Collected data
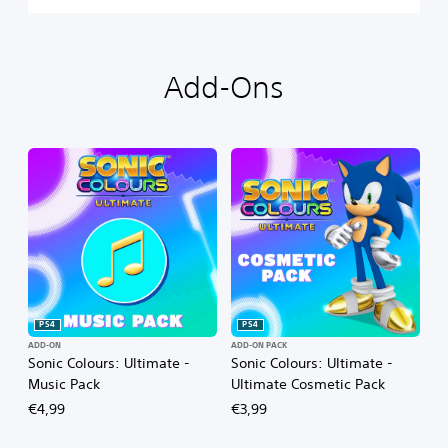
Add-Ons
PS4
PS4
ADD-ON
ADD-ON PACK
Sonic Colours: Ultimate -
Sonic Colours: Ultimate -
Music Pack
Ultimate Cosmetic Pack
€4,99
€3,99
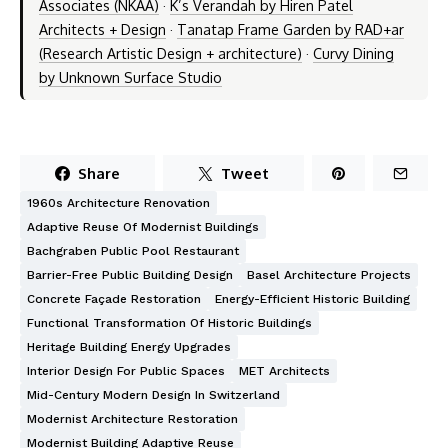
Associates (NKAA)
·
K’s Verandah by Hiren Patel
Architects + Design
·
Tanatap Frame Garden by RAD+ar
(Research Artistic Design + architecture)
·
Curvy Dining
by Unknown Surface Studio
Share
Tweet
1960s Architecture Renovation
Adaptive Reuse Of Modernist Buildings
Bachgraben Public Pool Restaurant
Barrier-Free Public Building Design
Basel Architecture Projects
Concrete Façade Restoration
Energy-Efficient Historic Building
Functional Transformation Of Historic Buildings
Heritage Building Energy Upgrades
Interior Design For Public Spaces
MET Architects
Mid-Century Modern Design In Switzerland
Modernist Architecture Restoration
Modernist Building Adaptive Reuse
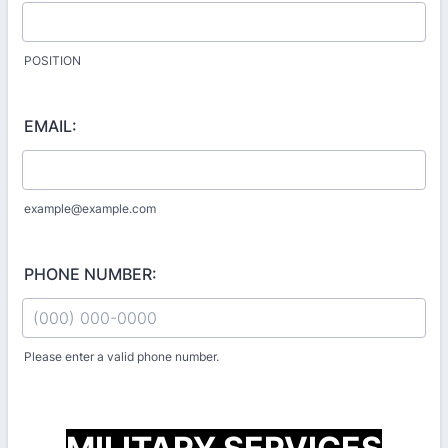
POSITION
EMAIL:
example@example.com
PHONE NUMBER:
Please enter a valid phone number.
Format: (000) 000-0000.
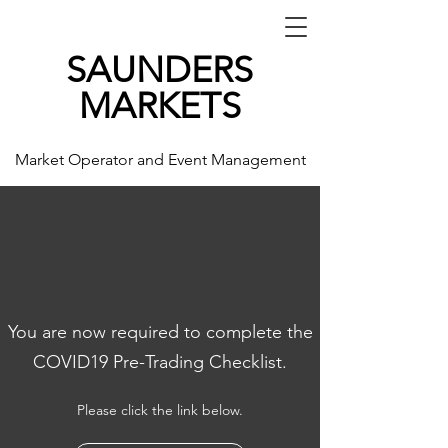
SAUNDERS
MARKETS
Market Operator and Event Management
You are now required to complete the
COVID19 Pre-Trading Checklist.
Please click the link below.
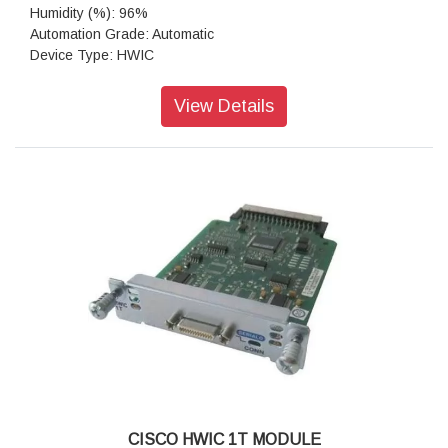
Humidity (%): 96%
Automation Grade: Automatic
Device Type: HWIC
Form Factor: HWIC-4ESW (Single-wide HWIC)
Colour: Grey
View Details
CISCO HWIC 1T MODULE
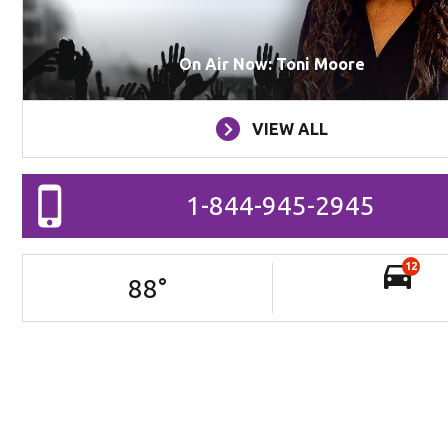
On Air Now: Toni Moore
VIEW ALL
1-844-945-2945
12
88
°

| Task goal |
Of the lines above, output exactly those from the line bearing "Basel Architecture Projects" through the line bearing "MET Architects", inclusive.

| Exercise solution |
Basel Architecture Projects
Concrete Façade Restoration
Energy-Efficient Historic Building
Functional Transformation Of Historic Buildings
Heritage Building Energy Upgrades
Interior Design For Public Spaces
MET Architects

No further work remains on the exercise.